== STORED DATA
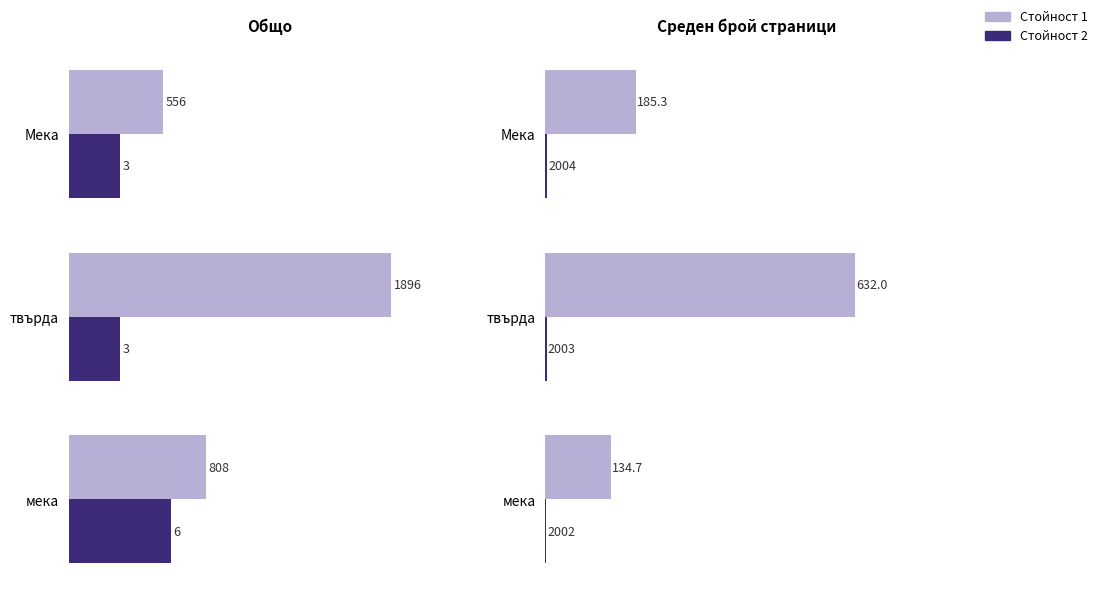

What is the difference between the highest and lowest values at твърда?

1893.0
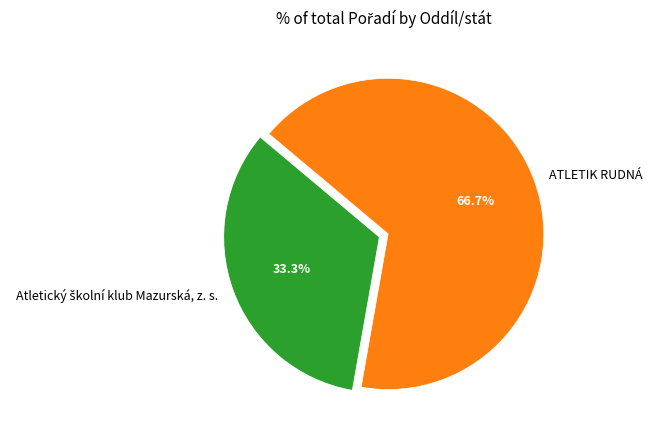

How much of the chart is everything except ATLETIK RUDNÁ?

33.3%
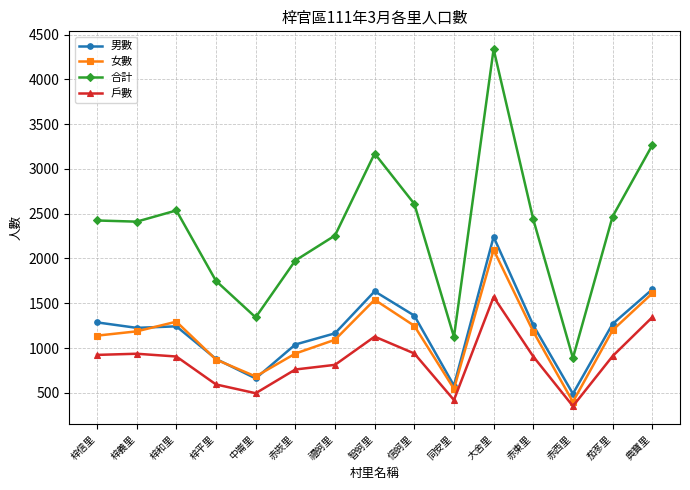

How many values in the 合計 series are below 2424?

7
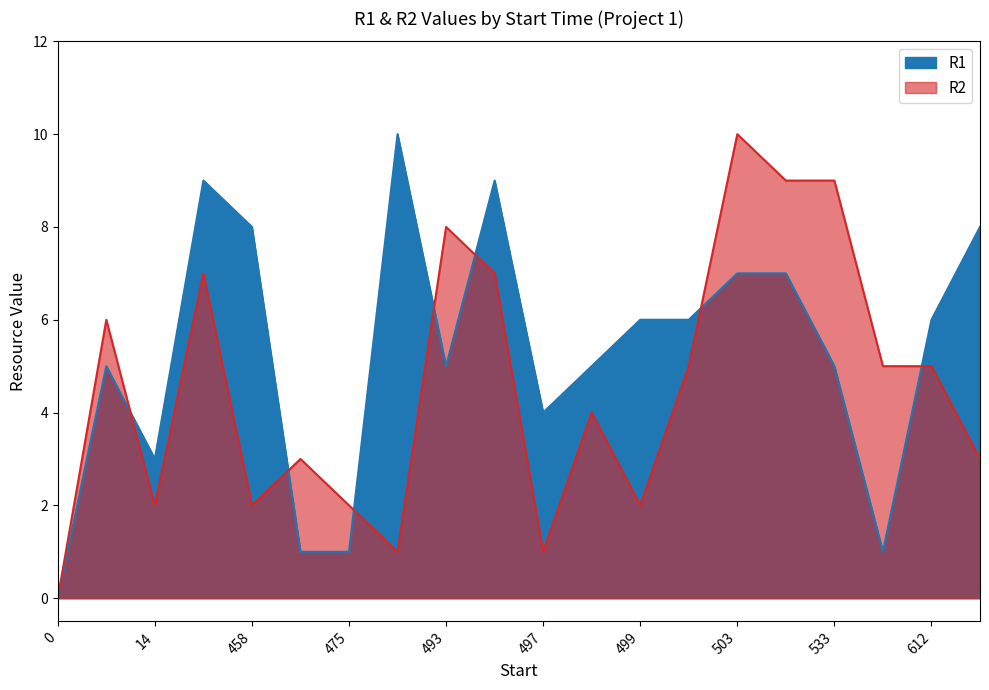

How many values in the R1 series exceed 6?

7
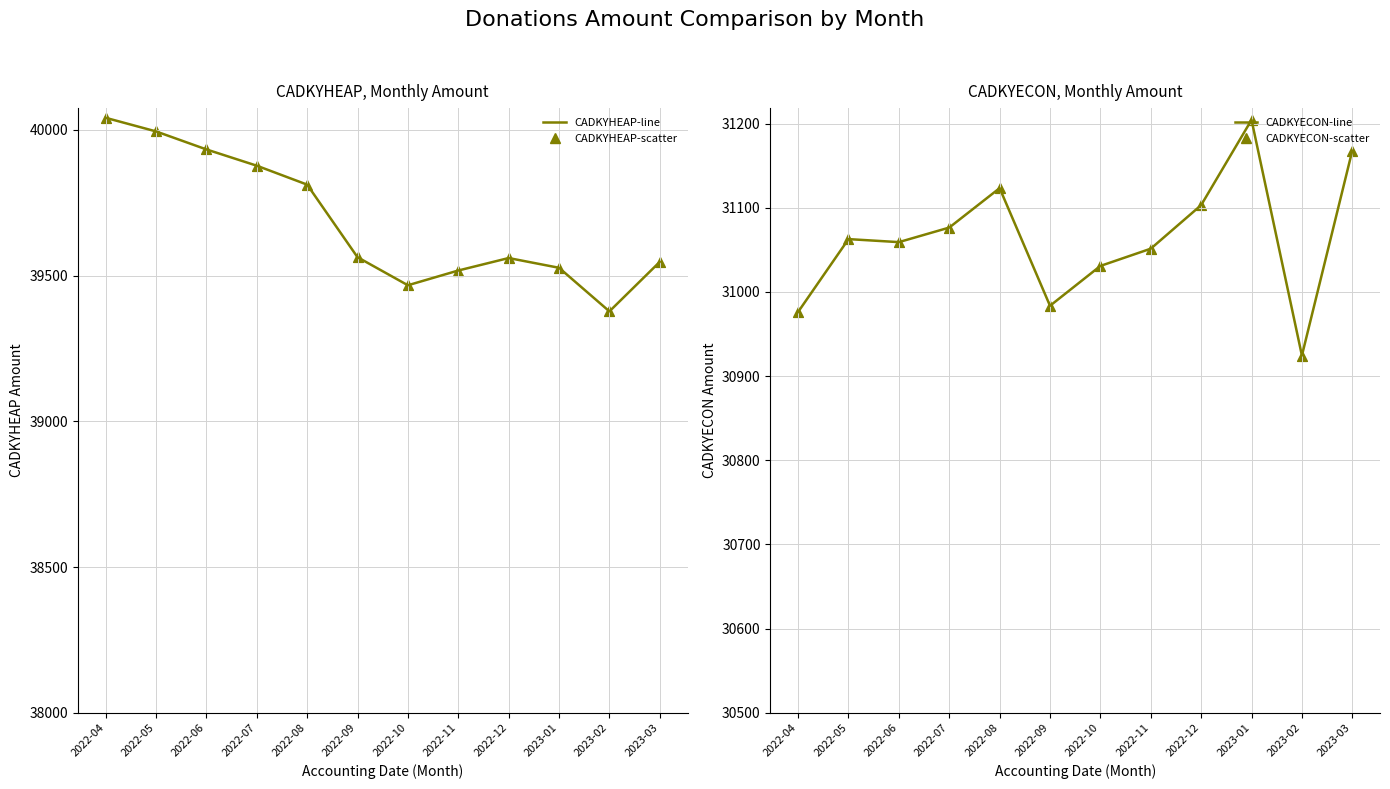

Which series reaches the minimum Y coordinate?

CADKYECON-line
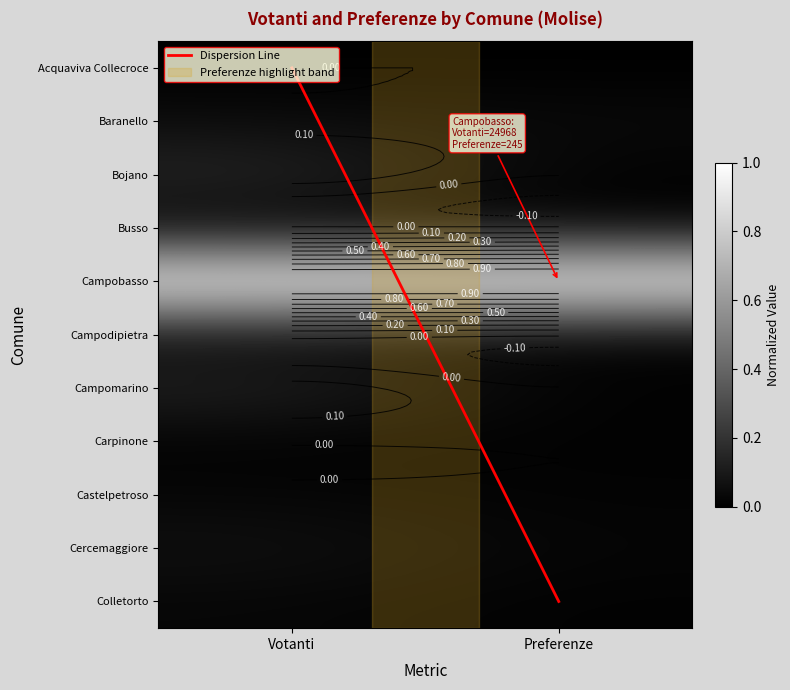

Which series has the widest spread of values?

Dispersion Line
====
== STORED DATA
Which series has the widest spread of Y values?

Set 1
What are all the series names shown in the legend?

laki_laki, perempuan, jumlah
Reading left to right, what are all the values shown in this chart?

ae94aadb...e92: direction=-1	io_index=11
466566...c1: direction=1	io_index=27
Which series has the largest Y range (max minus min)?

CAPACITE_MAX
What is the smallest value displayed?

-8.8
====
▶ _WHAT THIS TASK INVOLVES_: Copy every line from the one containing "What is the difference" through the one containing "Dispersion Line", inclusive, exactly as the rows give them, omitting the pictures.

▶ _COMPLETED EXERCISE_:
What is the difference between the highest and lowest values at твърда?

1893.0

How much of the chart is everything except ATLETIK RUDNÁ?

33.3%

How many values in the 合計 series are below 2424?

7

How many values in the R1 series exceed 6?

7

Which series reaches the minimum Y coordinate?

CADKYECON-line

Which series has the widest spread of values?

Dispersion Line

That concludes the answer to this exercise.